13.01.2021 | buch, CD/DVD/BUCH/Apps

 

Buchcover Zalkov Edwin Fischer

Julia Zalkow  
EDWIN FISCHER (1886-1960)
Pianist, Dirigent, Musikpädagoge
Eine Biographie
460 Seiten, Böhlau Verlag, 2020

Edwin Fischer. Ganz vergessen ist er natürlich nicht, wenn auch der Schweizer Pianist (1886-1960) nicht annähernd den Nachruhm genießt wie etwa sein Zeitgenosse Rubinstein oder, ein Jahrzehnt jünger, Kempff – deren Auftreten nun auch um einiges spektakulärer war. Immerhin hat sich die Musikwissenschaftlerin Julia Zalkow ausreichend für Edwin Fischer interessiert, um ihm eine biographische Dissertation zu widmen, die nun auch zwischen Buchdeckeln erschienen ist.

Die Autorin hat sich die umfangreiche Arbeit nicht leicht gemacht.
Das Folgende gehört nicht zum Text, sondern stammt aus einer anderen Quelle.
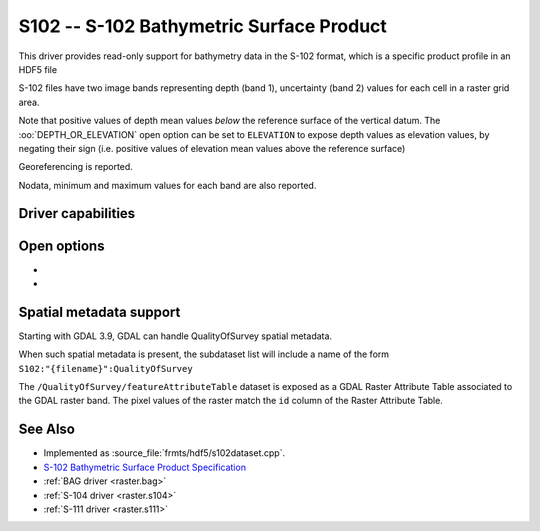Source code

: .. _raster.s102:

================================================================================
S102 -- S-102 Bathymetric Surface Product
================================================================================

.. shortname:: S102

.. build_dependencies:: libhdf5

.. versionadded:: 3.8

This driver provides read-only support for bathymetry data in the S-102 format,
which is a specific product profile in an HDF5 file

S-102 files have two image bands representing depth (band 1),
uncertainty (band 2) values for each cell in a raster grid area.

Note that positive values of depth mean values *below* the reference surface
of the vertical datum. The :oo:`DEPTH_OR_ELEVATION` open option can be set
to ``ELEVATION`` to expose depth values as elevation values, by negating their sign
(i.e. positive values of elevation mean values above the reference surface)

Georeferencing is reported.

Nodata, minimum and maximum values for each band are also reported.

Driver capabilities
-------------------

.. supports_georeferencing::

.. supports_virtualio::

Open options
------------

- .. oo:: DEPTH_OR_ELEVATION
     :choices: DEPTH, ELEVATION
     :default: DEPTH

     Whether to report depth or elevation.
     Positive values of depth mean values *below* the reference surface of the
     vertical datum.
     Positive values of elevation mean values *above* the reference surface of the
     vertical datum (which is the convention used by the :ref:`BAG driver <raster.bag>`)

- .. oo:: NORTH_UP
     :choices: YES, NO
     :default: YES

     Whether the top line of the dataset should be the northern-most one.

     This is the default behavior of most GDAL formats, but the native
     organization of the data in S-102 products is to have the first line of
     the grid being the southern-most one. This native organization can be
     exposed by the driver by setting this option to NO (in which case the
     6th term of the geotransform matrix will be positive)

Spatial metadata support
------------------------

Starting with GDAL 3.9, GDAL can handle QualityOfSurvey spatial metadata.

When such spatial metadata is present, the subdataset list will include
a name of the form ``S102:"{filename}":QualityOfSurvey``

The ``/QualityOfSurvey/featureAttributeTable`` dataset is exposed as a
GDAL Raster Attribute Table associated to the GDAL raster band. The pixel
values of the raster match the ``id`` column of the Raster Attribute Table.

See Also
--------

-  Implemented as :source_file:`frmts/hdf5/s102dataset.cpp`.
-  `S-102 Bathymetric Surface Product Specification <https://registry.iho.int/productspec/view.do?idx=199&product_ID=S-102&statusS=5&domainS=20&category=product_ID&searchValue=>`__
-  :ref:`BAG driver <raster.bag>`
-  :ref:`S-104 driver <raster.s104>`
-  :ref:`S-111 driver <raster.s111>`
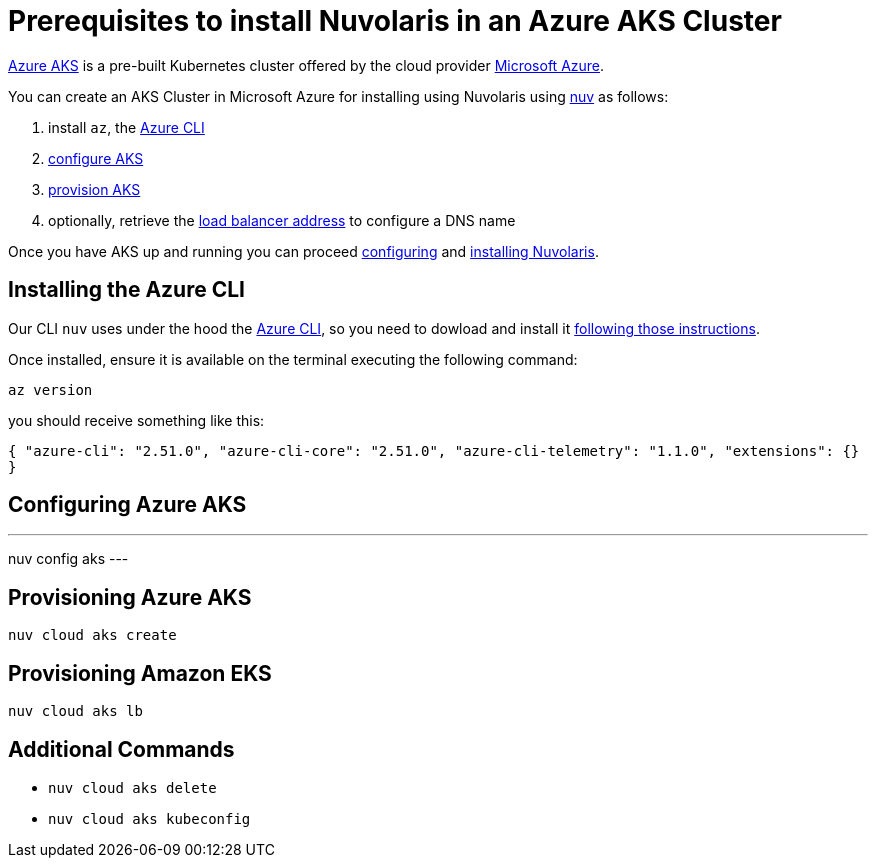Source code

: = Prerequisites to install Nuvolaris in an Azure AKS Cluster

https://aws.amazon.com/eks/[Azure AKS] is a pre-built Kubernetes cluster offered by the cloud provider https://azure.microsoft.com/[Microsoft Azure].

You can create an AKS Cluster in Microsoft Azure for installing using Nuvolaris using xref:download.adoc[nuv] as follows:

. install `az`, the <<install-cli, Azure CLI>>
. <<configure, configure AKS>>
. <<provision, provision AKS>>
. optionally, retrieve the <<retrieve-lb, load balancer address>> to configure a DNS name

Once you have AKS up and running you can proceed xref:configure.adoc[configuring] and xref:install-cluster.adoc[installing Nuvolaris].

[#install-cli]
== Installing the Azure CLI

Our CLI `nuv` uses under the hood the https://learn.microsoft.com/en-us/cli/azure/[Azure CLI], so you need to dowload and install it https://learn.microsoft.com/en-us/cli/azure/install-azure-cli[following those instructions].

Once installed, ensure it is available on the terminal executing the following command:

----
az version
----

you should receive something like this:

====
`{
  "azure-cli": "2.51.0",
  "azure-cli-core": "2.51.0",
  "azure-cli-telemetry": "1.1.0",
  "extensions": {}
}`
====

[#configure]
== Configuring Azure AKS

---
nuv config aks
---

[#provision]
== Provisioning Azure AKS

----
nuv cloud aks create
----

[#retrieve-lb]
== Provisioning Amazon EKS

----
nuv cloud aks lb
----

== Additional Commands

* `nuv cloud aks delete`
* `nuv cloud aks kubeconfig`
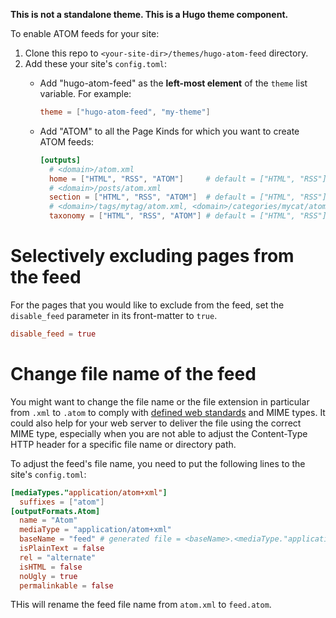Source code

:*This is not a standalone theme. This is a Hugo theme component.*

To enable ATOM feeds for your site:

1. Clone this repo to ~<your-site-dir>/themes/hugo-atom-feed~ directory.
2. Add these your site's ~config.toml~:
   - Add "hugo-atom-feed" as the *left-most element* of the ~theme~
     list variable. For example:
     #+begin_src toml
     theme = ["hugo-atom-feed", "my-theme"]
     #+end_src
   - Add "ATOM" to all the Page Kinds for which you want to create
     ATOM feeds:
     #+begin_src toml
     [outputs]
       # <domain>/atom.xml
       home = ["HTML", "RSS", "ATOM"]     # default = ["HTML", "RSS"]
       # <domain>/posts/atom.xml
       section = ["HTML", "RSS", "ATOM"]  # default = ["HTML", "RSS"]
       # <domain>/tags/mytag/atom.xml, <domain>/categories/mycat/atom.xml
       taxonomy = ["HTML", "RSS", "ATOM"] # default = ["HTML", "RSS"]
     #+end_src

* Selectively excluding pages from the feed
For the pages that you would like to exclude from the feed, set the
~disable_feed~ parameter in its front-matter to ~true~.

#+begin_src toml
disable_feed = true
#+end_src

* Change file name of the feed
You might want to change the file name or the file extension in particular from ~.xml~ to ~.atom~ to comply with [[https://filext.com/file-extension/ATOM][defined web standards]] and MIME types. It could also help for your web server to deliver the file using the correct MIME type, especially when you are not able to adjust the Content-Type HTTP header for a specific file name or directory path.

To adjust the feed's file name, you need to put the following lines to the site's ~config.toml~:

#+begin_src toml
[mediaTypes."application/atom+xml"]
  suffixes = ["atom"]
[outputFormats.Atom]
  name = "Atom"
  mediaType = "application/atom+xml"
  baseName = "feed" # generated file = <baseName>.<mediaType."application/atom+xml".suffixes[0]> = feed.atom
  isPlainText = false
  rel = "alternate"
  isHTML = false
  noUgly = true
  permalinkable = false
#+end_src

THis will rename the feed file name from ~atom.xml~ to ~feed.atom~.
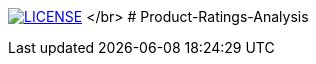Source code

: image:https://img.shields.io/badge/License-MIT-brightgreen.svg["LICENSE", link="https://github.com/Jahidul007/Product-Ratings-Analysis-Based-On-Online-User-Ratings/blob/master/LICENSE"] </br>
# Product-Ratings-Analysis
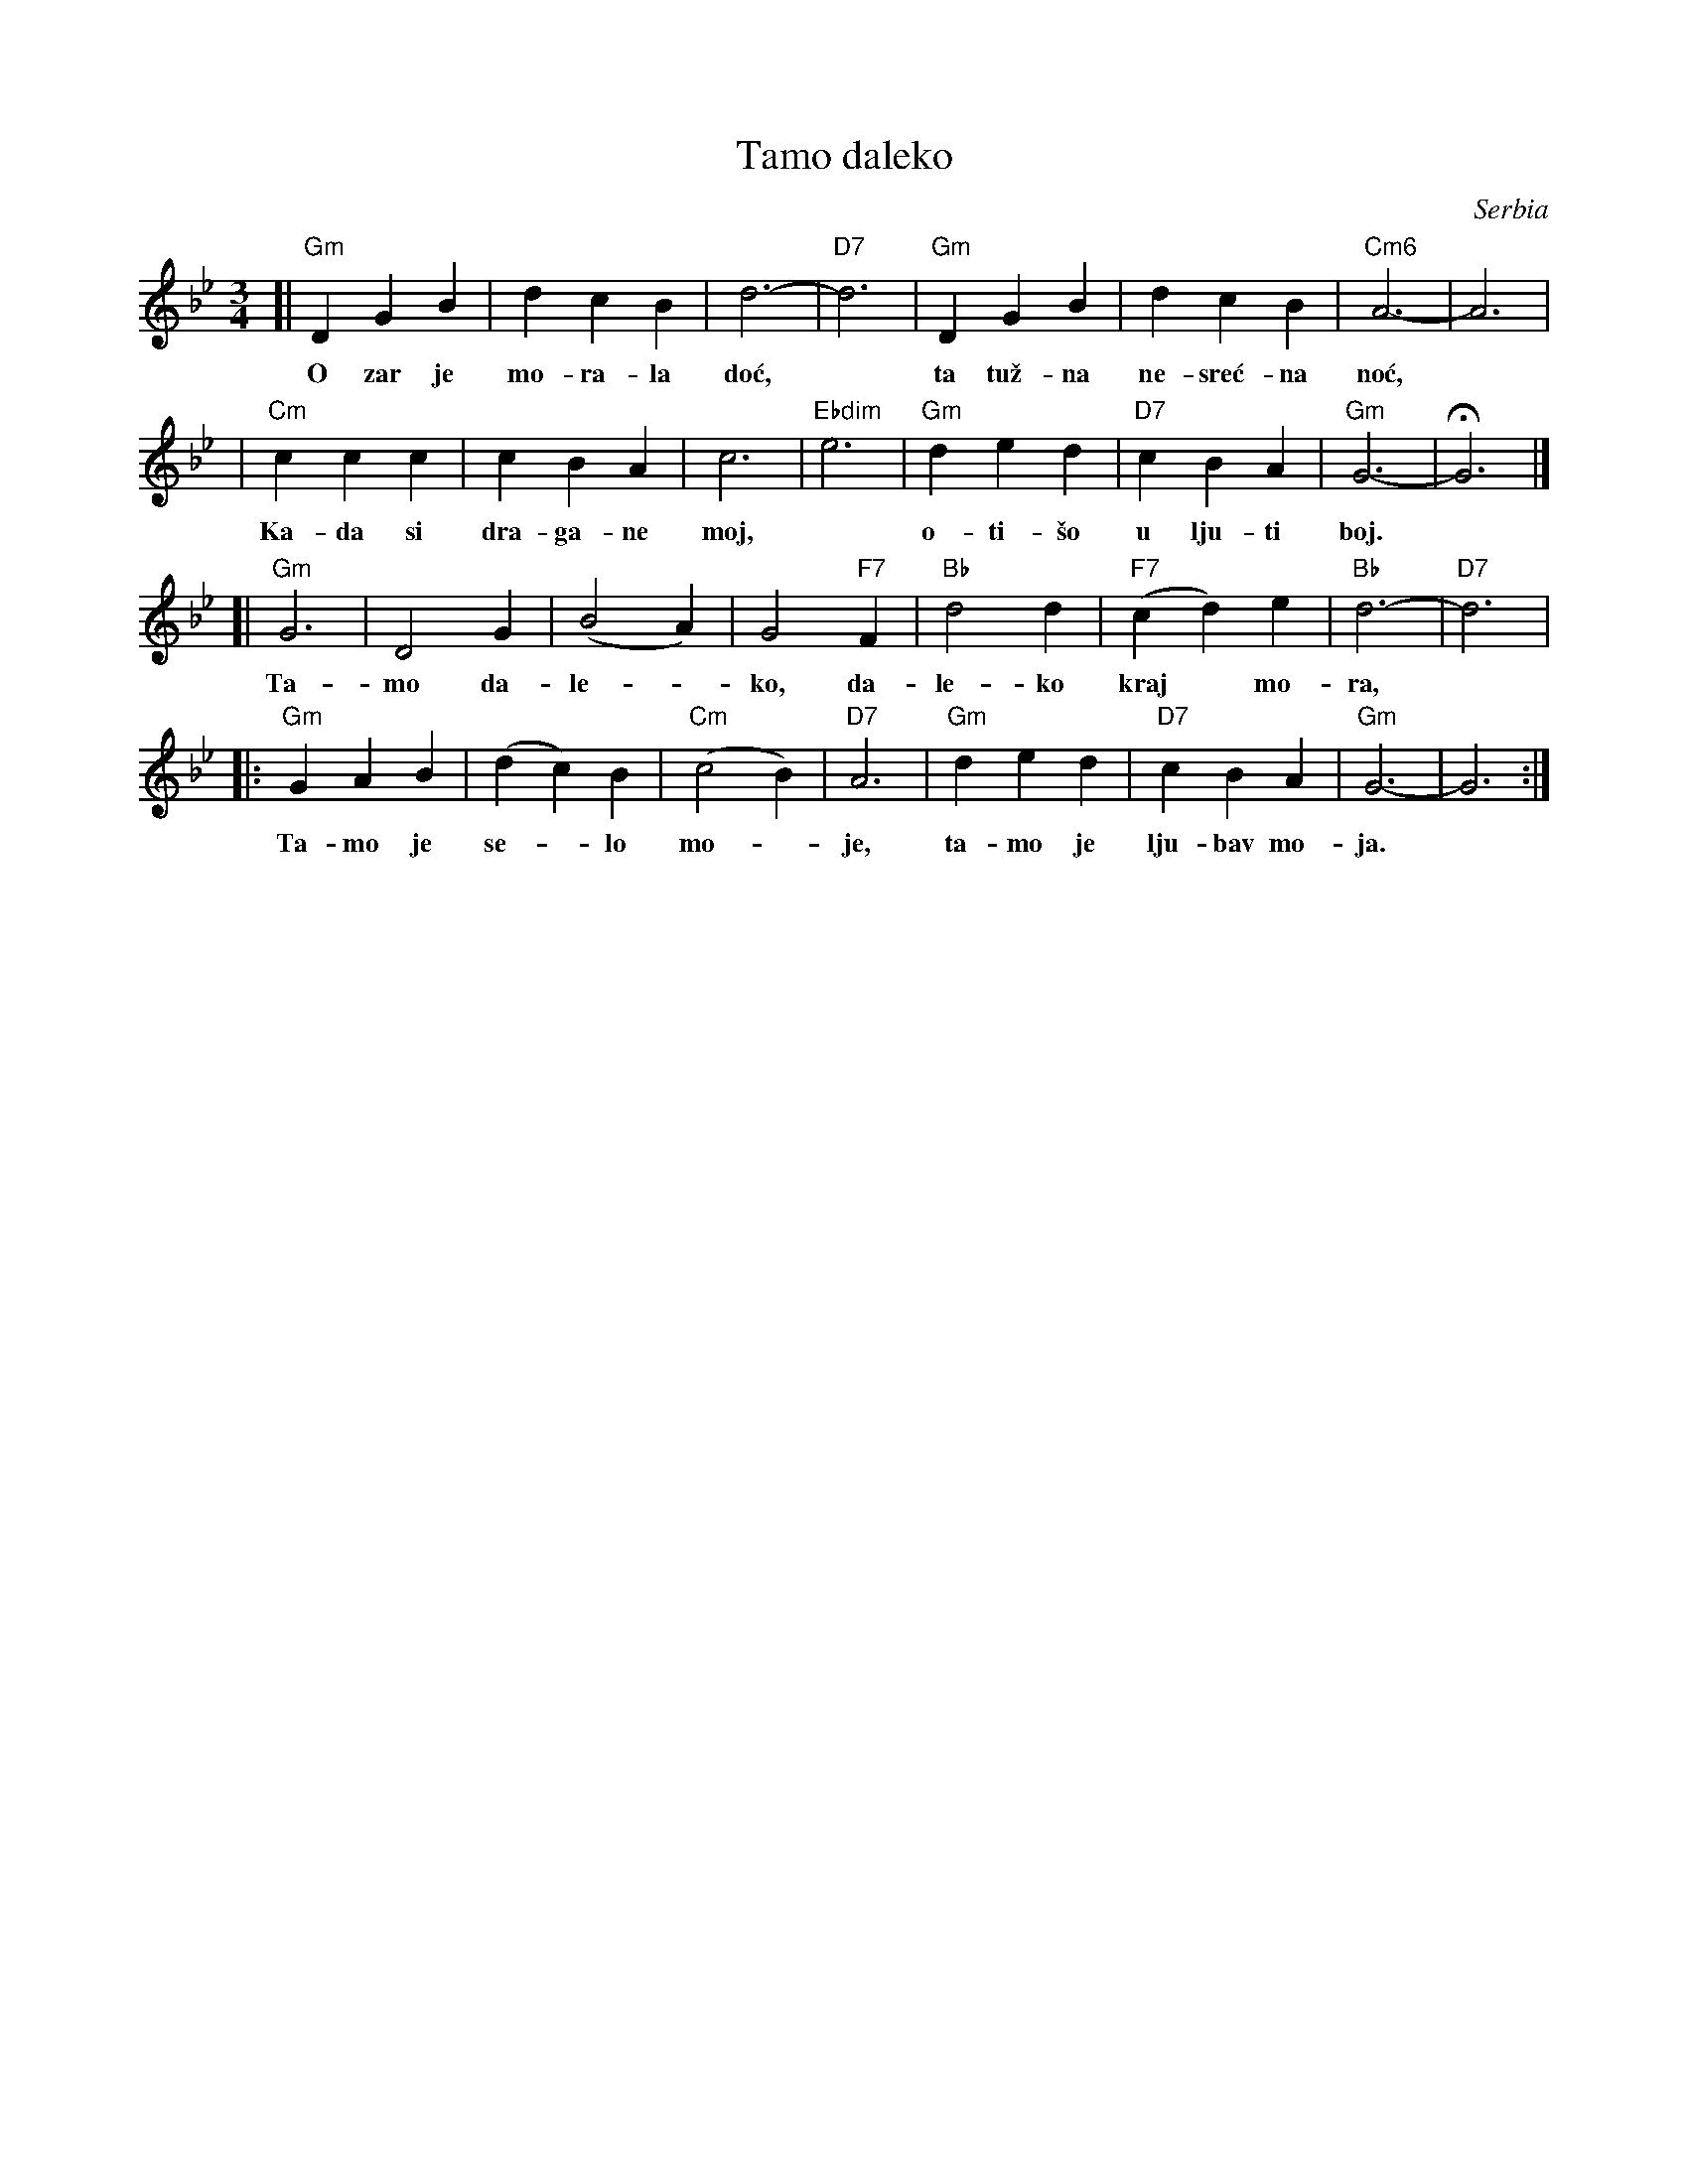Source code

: X: 1
T: Tamo daleko
%T:Тамо далеко
O: Serbia %(Србија)
R: waltz
Z: 2008 John Chambers <jc:trillian.mit.edu>
N: There is a lot of variation in the lyrics.
M: 3/4
L: 1/4
K: Gm
[|"Gm"DGB | dcB | d3- | "D7"d3 | "Gm"DGB | dcB | "Cm6"A3- | A3 |
w: O zar je mo-ra-la do\'c,* ta tu\vz-na ne-sre\'c-na no\'c,
| "Cm"ccc | cBA | c3- | "Ebdim"e3 | "Gm"ded | "D7"cBA | "Gm"G3- | HG3 |]
w: Ka-da si dra-ga-ne moj,* o-ti-\vso u lju-ti boj.
[|"Gm"G3  | D2G | (B2A) | G2"F7"F | "Bb"d2d | "F7"(cd)e | "Bb"d3- | "D7"d3 |
w: Ta-mo da-le-*ko, da-le-ko kraj* mo-ra,
|:"Gm"GAB | (dc)B | "Cm"(c2B) | "D7"A3 | "Gm"ded | "D7"cBA | "Gm"G3- | G3 :|
w: Ta-mo je se-*lo mo-*je, ta-mo je lju-bav mo-ja.
%
%W:Тамо далеко, далеко од мора,
%W:Тамо је село моје, тамо је Србија.
%W:Тамо је село моје, тамо је Србија.
%W:
%W:Тамо далеко, где цвета лимун жут,
%W:Тамо је српској војсци, једини био пут.
%W:Тамо је српској војсци, једини био пут.
%W:
%W:Без отаџбине, на Крфу живим ја,
%W:Ал' опет поносно кличем: Живела Србија!
%W:Ал' опет поносно кличем: Живела Србија!
%W:Живела Србија!
%W:
%W: O zar je morala doć, ta tužna nesrećna noć,
%W: Kada si dragane moj, otišo u ljuti boj.
%W:
%W: Tamo daleko, daleko kraj mora,
%W: Tamo je selo moje, tamo je ljubav moja. (2x)
%W:
%W: Bez otadžbine, daleko živim ja,
%W: i opet kličem burno, živela domovina!
%W:
%W: O zar je morala doć, ta tužna nesrećna noć,
%W: Kada si dragane moj, otišo u ljuti boj.
%W:
%W: Tamo daleko, gde cveću nema kraj,
%W: Tamo su najdraži moji, Tamo je pravi raj. (2x)
%W:
%W: Tamo daleko kraj Save, Save i Dunava,
%W: Tamo je varoš moja, tamo je moj rodni kraj! (2x)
Es gibt zwar Fischers Nachlass, er hat seine Auftritte in Listen festgehalten und auch mehr oder minder ausführlich Tagebuch geführt, wobei Julia Zalkow weiß, dass man den individuellen Blick auf das eigene Leben überprüfen muss. Sie ist in Archive gegangen, hat in Nachlässen allerlei Material gefunden und mit noch lebenden Zeitzeugen gesprochen, darunter den beiden berühmt gewordenen österreichischen Schülern von Edwin Fischer, Alfred Brendel und Paul Badura-Skoda, die nur in hohem Grade Lobendes über ihn zu sagen wussten. Für Badura-Skoda war der für ihn so wichtige Lehrer offenbar ein lebenslanges Thema, hat er doch bei Auktionen auch Material rund um diesen erworben.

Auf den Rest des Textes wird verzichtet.